Two Twin Cities retailers led by longtime friends join forces to form a $1.3 billion business.

For roughly three decades, Northern Tool + Equipment has built its business selling tools to men. The Burnsville-based retailer’s stores smell of rubber, a scent responsible for what President Chuck Albrecht describes as the “Northern mystique.” When Northern’s customers are off the clock, many turn to South St. Paul–based The Sportsman’s Guide for their camping, hunting, and other outdoor gear.

“Northern Tool takes care of the customer when they’re working,” says Sportsman’s CEO Jay Berlin, who led Northern’s direct retail division until 2003. “When they’re ready to play, that’s where we come in.”

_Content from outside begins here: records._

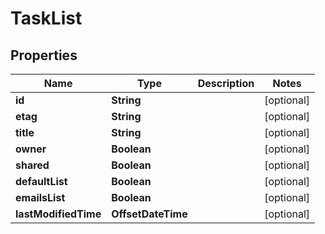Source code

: 

# TaskList


## Properties

| Name | Type | Description | Notes |
|------------ | ------------- | ------------- | -------------|
|**id** | **String** |  |  [optional] |
|**etag** | **String** |  |  [optional] |
|**title** | **String** |  |  [optional] |
|**owner** | **Boolean** |  |  [optional] |
|**shared** | **Boolean** |  |  [optional] |
|**defaultList** | **Boolean** |  |  [optional] |
|**emailsList** | **Boolean** |  |  [optional] |
|**lastModifiedTime** | **OffsetDateTime** |  |  [optional] |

This past summer, Berlin phoned Albrecht with an opportunity: France-based PPR was divesting Sportsman’s and the Golf Warehouse, a Wichita, Kansas-based direct retailer of golf equipment, to focus on its luxury brands, which include Gucci and Yves Saint Laurent.

Northern Tool founder Don Kotula’s family, who own the company, gave Albrecht the green light.

“This is much bigger than anything we’ve tried before,” Albrecht says of the $215 million deal, which closed in December.

The acquisitions boost Northern’s size by about 50 percent: Albrecht estimates Northern’s revenue at approximately $850 million to $875 million, Sportsman’s at about $350 million, and Golf Warehouse revenue at about $130 million. Northern, which employed 2,100 prior to the deal, retained all workers of its newly acquired businesses.

“In terms of size, it’s an ambitious pursuit,” but the three companies “are going to help each other become even more profitable,” says Berlin.

Northern took on $200 million in debt to finance the deal, but Sportsman’s and the Golf Warehouse generate sufficient profits and cash flow to pay it down in “a timely manner,” according to Albrecht. “The only reason we’re doing this is growth.”

The deal allows Northern to dive deeper into online retail. The company operates about 80 brick-and-mortar locations in 16 states and plans to add a half-dozen more this year; direct-retail sales comprise 50 percent of its business.

Sportsman’s and the Golf Warehouse each operate a single store, with the vast majority of sales coming through catalogs and the web. Sportsman’s makes about 80 percent of its sales through its buyer’s club.